Attempting to control these armed factions and military leaders is one of the biggest challenges facing the Iraqi government as it works to keep the country out of the conflict.

On Sunday, Abdul Mahdi dissolved the leadership of the joint military operations. 

They will be replaced by a new one, under his chairmanship, that includes representatives of the ministries of defense and interior, the military and security services, the Popular Mobilization Units (PMU) and the Ministry of Peshmerga, which controls the military forces of the autonomous Kurdistan region.

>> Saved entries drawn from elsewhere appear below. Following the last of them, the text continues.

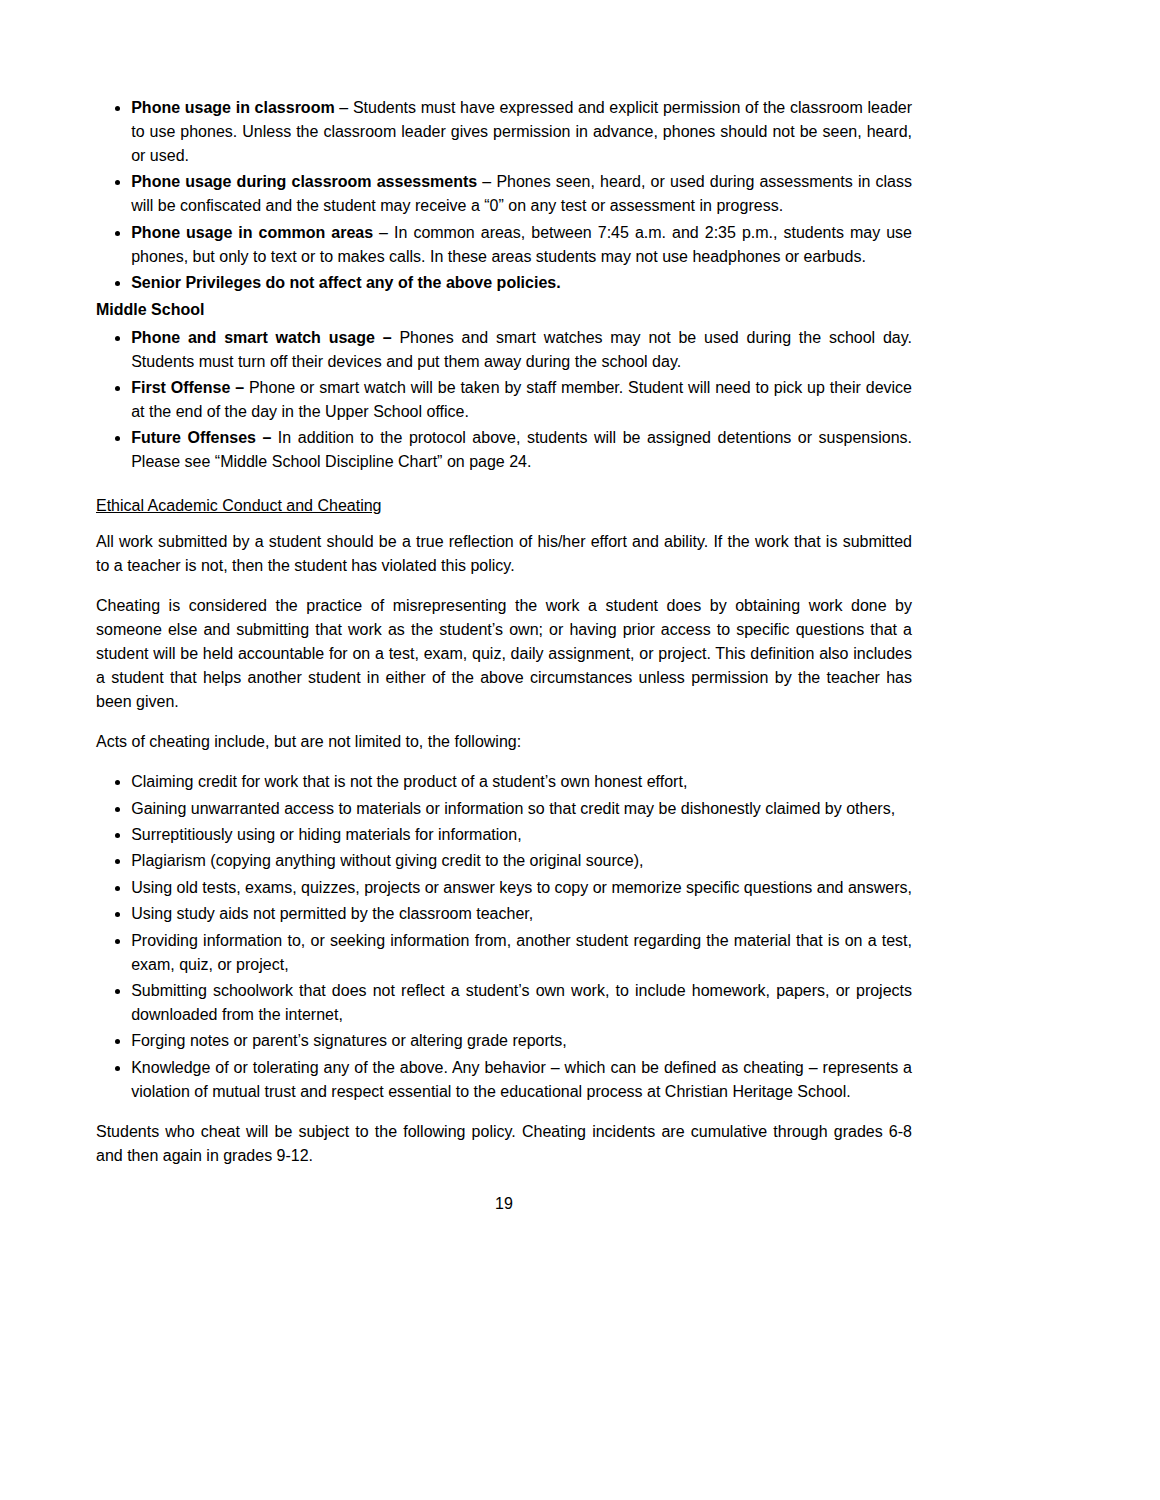Phone usage in classroom – Students must have expressed and explicit permission of the classroom leader to use phones. Unless the classroom leader gives permission in advance, phones should not be seen, heard, or used.
Phone usage during classroom assessments – Phones seen, heard, or used during assessments in class will be confiscated and the student may receive a “0” on any test or assessment in progress.
Phone usage in common areas – In common areas, between 7:45 a.m. and 2:35 p.m., students may use phones, but only to text or to makes calls. In these areas students may not use headphones or earbuds.
Senior Privileges do not affect any of the above policies.
Middle School
Phone and smart watch usage – Phones and smart watches may not be used during the school day. Students must turn off their devices and put them away during the school day.
First Offense – Phone or smart watch will be taken by staff member. Student will need to pick up their device at the end of the day in the Upper School office.
Future Offenses – In addition to the protocol above, students will be assigned detentions or suspensions. Please see “Middle School Discipline Chart” on page 24.
Ethical Academic Conduct and Cheating
All work submitted by a student should be a true reflection of his/her effort and ability. If the work that is submitted to a teacher is not, then the student has violated this policy.
Cheating is considered the practice of misrepresenting the work a student does by obtaining work done by someone else and submitting that work as the student’s own; or having prior access to specific questions that a student will be held accountable for on a test, exam, quiz, daily assignment, or project. This definition also includes a student that helps another student in either of the above circumstances unless permission by the teacher has been given.
Acts of cheating include, but are not limited to, the following:
Claiming credit for work that is not the product of a student’s own honest effort,
Gaining unwarranted access to materials or information so that credit may be dishonestly claimed by others,
Surreptitiously using or hiding materials for information,
Plagiarism (copying anything without giving credit to the original source),
Using old tests, exams, quizzes, projects or answer keys to copy or memorize specific questions and answers,
Using study aids not permitted by the classroom teacher,
Providing information to, or seeking information from, another student regarding the material that is on a test, exam, quiz, or project,
Submitting schoolwork that does not reflect a student’s own work, to include homework, papers, or projects downloaded from the internet,
Forging notes or parent’s signatures or altering grade reports,
Knowledge of or tolerating any of the above. Any behavior – which can be defined as cheating – represents a violation of mutual trust and respect essential to the educational process at Christian Heritage School.
Students who cheat will be subject to the following policy. Cheating incidents are cumulative through grades 6-8 and then again in grades 9-12.
19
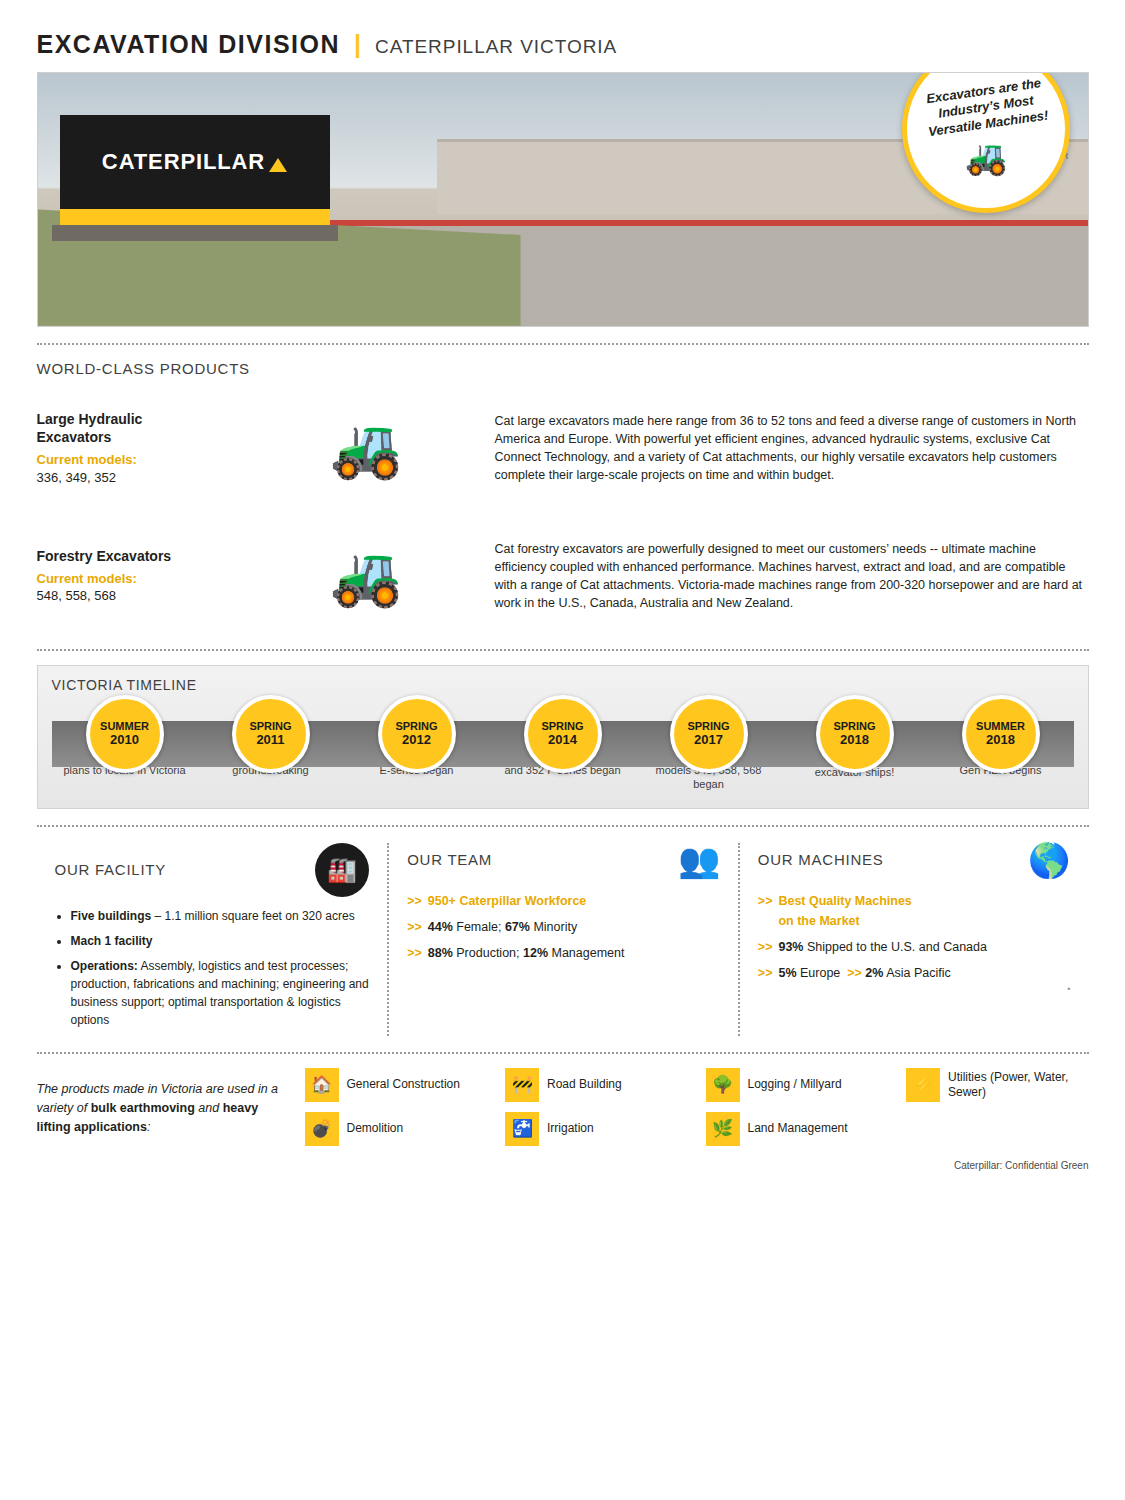EXCAVATION DIVISION
|
CATERPILLAR VICTORIA
CATERPILLAR
Excavators are the Industry’s Most Versatile Machines!
🚜
WORLD-CLASS PRODUCTS
Large Hydraulic
Excavators
Current models:
336, 349, 352
🚜
Cat large excavators made here range from 36 to 52 tons and feed a diverse range of customers in North America and Europe. With powerful yet efficient engines, advanced hydraulic systems, exclusive Cat Connect Technology, and a variety of Cat attachments, our highly versatile excavators help customers complete their large-scale projects on time and within budget.
Forestry Excavators
Current models:
548, 558, 568
🚜
Cat forestry excavators are powerfully designed to meet our customers’ needs -- ultimate machine efficiency coupled with enhanced performance. Machines harvest, extract and load, and are compatible with a range of Cat attachments. Victoria-made machines range from 200-320 horsepower and are hard at work in the U.S., Canada, Australia and New Zealand.
VICTORIA TIMELINE
SUMMER 2010
SPRING 2011
SPRING 2012
SPRING 2014
SPRING 2017
SPRING 2018
SUMMER 2018
Caterpillar announces plans to locate in Victoria
Victoria facility groundbreaking
Production of 320 and 336 E-series began
Production of 336, 349 and 352 F-series began
Production of forestry models 548, 558, 568 began
Victoria’s 10,000th excavator ships!
Production of 336 Next Gen HEX begins
OUR FACILITY
🏭
Five buildings – 1.1 million square feet on 320 acres
Mach 1 facility
Operations: Assembly, logistics and test processes; production, fabrications and machining; engineering and business support; optimal transportation & logistics options
OUR TEAM
👥
>>950+ Caterpillar Workforce
>>44% Female; 67% Minority
>>88% Production; 12% Management
OUR MACHINES
🌎
>>Best Quality Machines
on the Market
>>93% Shipped to the U.S. and Canada
>>5% Europe >> 2% Asia Pacific
•
The products made in Victoria are used in a variety of bulk earthmoving and heavy lifting applications:
🏠General Construction
🚧Road Building
🌳Logging / Millyard
⚡Utilities (Power, Water, Sewer)
💣Demolition
🚰Irrigation
🌿Land Management
Caterpillar: Confidential Green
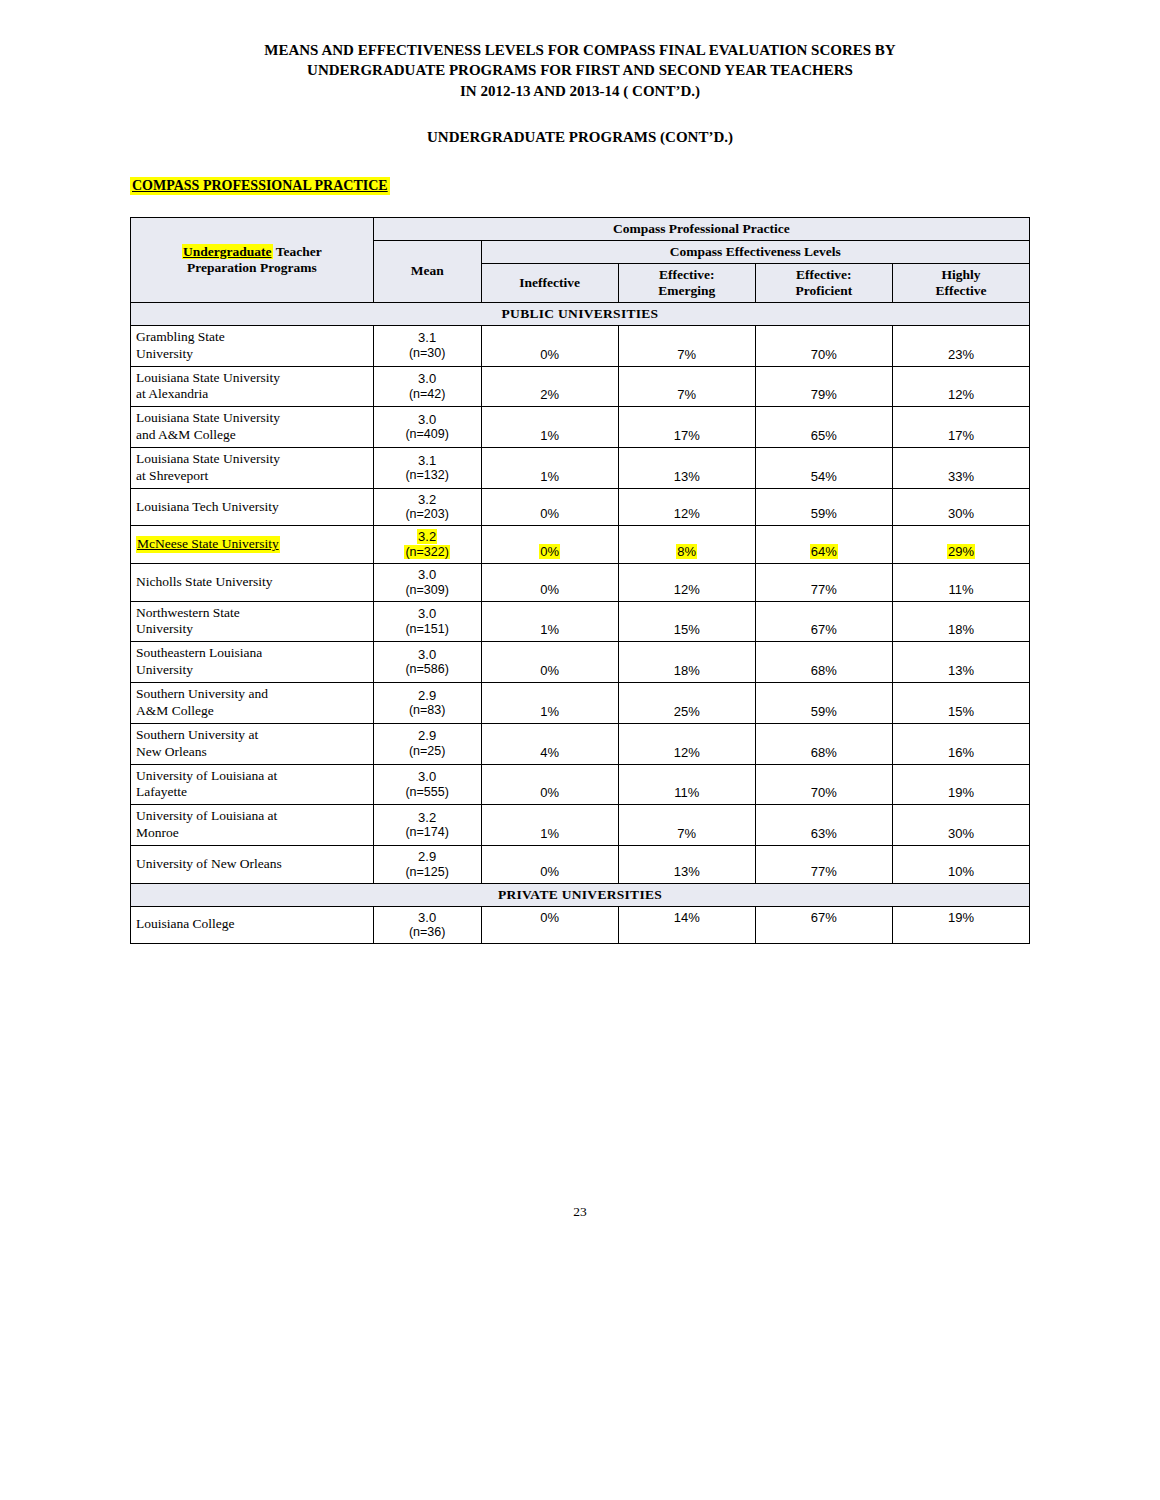Means and Effectiveness Levels for Compass Final Evaluation Scores by
Undergraduate Programs for First and Second Year Teachers
in 2012-13 and 2013-14 ( Cont’d.)
Undergraduate Programs (Cont’d.)
COMPASS PROFESSIONAL PRACTICE
| Undergraduate Teacher Preparation Programs | Compass Professional Practice |
| --- | --- |
| Mean | Compass Effectiveness Levels |
| Ineffective | Effective: Emerging | Effective: Proficient | Highly Effective |
| Public Universities |
| Grambling State University | 3.1 (n=30) | 0% | 7% | 70% | 23% |
| Louisiana State University at Alexandria | 3.0 (n=42) | 2% | 7% | 79% | 12% |
| Louisiana State University and A&M College | 3.0 (n=409) | 1% | 17% | 65% | 17% |
| Louisiana State University at Shreveport | 3.1 (n=132) | 1% | 13% | 54% | 33% |
| Louisiana Tech University | 3.2 (n=203) | 0% | 12% | 59% | 30% |
| McNeese State University | 3.2 (n=322) | 0% | 8% | 64% | 29% |
| Nicholls State University | 3.0 (n=309) | 0% | 12% | 77% | 11% |
| Northwestern State University | 3.0 (n=151) | 1% | 15% | 67% | 18% |
| Southeastern Louisiana University | 3.0 (n=586) | 0% | 18% | 68% | 13% |
| Southern University and A&M College | 2.9 (n=83) | 1% | 25% | 59% | 15% |
| Southern University at New Orleans | 2.9 (n=25) | 4% | 12% | 68% | 16% |
| University of Louisiana at Lafayette | 3.0 (n=555) | 0% | 11% | 70% | 19% |
| University of Louisiana at Monroe | 3.2 (n=174) | 1% | 7% | 63% | 30% |
| University of New Orleans | 2.9 (n=125) | 0% | 13% | 77% | 10% |
| Private Universities |
| Louisiana College | 3.0 (n=36) | 0% | 14% | 67% | 19% |
23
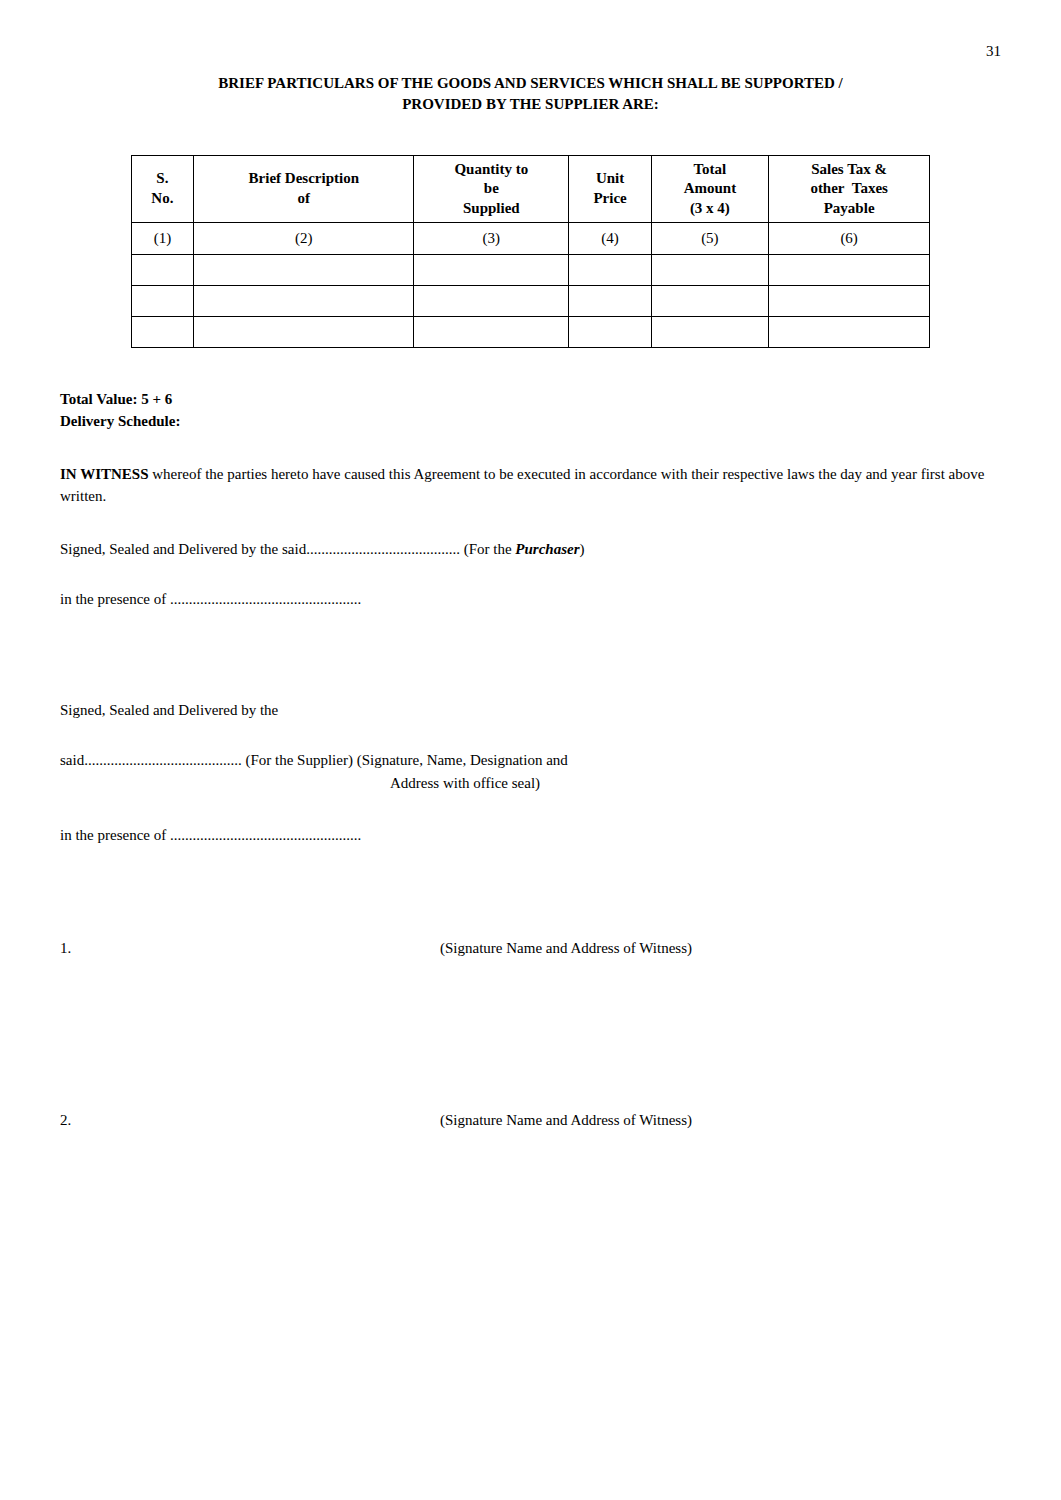31
BRIEF PARTICULARS OF THE GOODS AND SERVICES WHICH SHALL BE SUPPORTED /
PROVIDED BY THE SUPPLIER ARE:
| S. No. | Brief Description of | Quantity to be Supplied | Unit Price | Total Amount (3 x 4) | Sales Tax & other Taxes Payable |
| --- | --- | --- | --- | --- | --- |
| (1) | (2) | (3) | (4) | (5) | (6) |
Total Value: 5 + 6
Delivery Schedule:
IN WITNESS whereof the parties hereto have caused this Agreement to be executed in accordance with their respective laws the day and year first above written.
Signed, Sealed and Delivered by the said......................................... (For the Purchaser)
in the presence of ...................................................
Signed, Sealed and Delivered by the
said.......................................... (For the Supplier) (Signature, Name, Designation and Address with office seal)
in the presence of ...................................................
1. (Signature Name and Address of Witness)
2. (Signature Name and Address of Witness)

According to the prime minister’s decree, the main tasks of the new command structure are to “lead and manage joint operations at the strategic and operational level,” “repel all internal and external threats and dangers as directed by the commander-in-chief of the armed forces,” “manage and coordinate the intelligence work of all intelligence and security agencies,” and “coordinate with international bodies that support Iraq in the areas of training and logistical and air support.”

“This decree will significantly and effectively contribute to controlling the activities of all combat troops, not just the PMU,” said a senior military commander, who declined to be named. 

“This will block any troops associated with any local political party, regional or international” in an attempt to ensure troops serve only the government’s goals and the good of the country. 

“This is explicit and unequivocal,” he added.

Since 2003, the political process in Iraq has been based on political power-sharing system. This means that each parliamentary bloc gets a share of top government positions, including the military, proportionate to its number of seats in Parliament. Iran, the US and a number of regional countries secure their interests and ensure influence by supporting Iraqi political factions financially and morally.

This influence has been reflected in the loyalties and performance of the majority of Iraqi officials appointed by local, regional and international parties, including the commanders of combat troops.

To ensure more government control, the decree also stripped the ministers of defense and interior, and leaders of the counterterrorism, intelligence and national security authorities, and the PMU, from appointing, promoting or transferring commanders. This power is now held exclusively by Abdul Mahdi.

“The decree is theoretically positive as it will prevent local, regional and international parties from controlling the commanders,” said another military commander. 

“This means that Abdul Mahdi will be responsible to everyone inside and outside Iraq for the movement of these forces and their activities.

“The question now is whether Abdul Mahdi will actually be able to implement these instructions or will it be, like others, just ink on paper?”

The PMU is a government umbrella organization established by former Iraqi Prime Minister Nuri Al-Maliki in June 2014 to encompass the armed factions and volunteers who fought Daesh alongside the Iraqi government. Iranian-backed factions such as Badr Organization, Asaib Ahl Al-Haq and Kataib Hezbollah represent the backbone of the forces.

The US, one of Iraq’s most important allies in the region and the world, believes Iran is using its influence within the PMU to destabilize and threaten Iraq and the region. Abdul Mahdi is under huge external and internal pressure to abolish the PMU and demobilize its fighters, who do not report or answer to the Iraqi government.

The prime minister aims to ease tensions between the playmakers in Iraq, especially the US and Iran, by preventing their allies from clashing on the ground or striking against each other’s interests.

“Abdul Mahdi seeks to satisfy Washington and reassure them that the (armed) factions of the PMU will not move against the will of the Iraqi government,” said Abdullwahid Tuama, an Iraqi analyst.

The prime minister is attempting a tricky balancing act by aiming to protect the PMU, satisfy the Iranians and prove to the Americans that no one is outside the authority of the state, he added.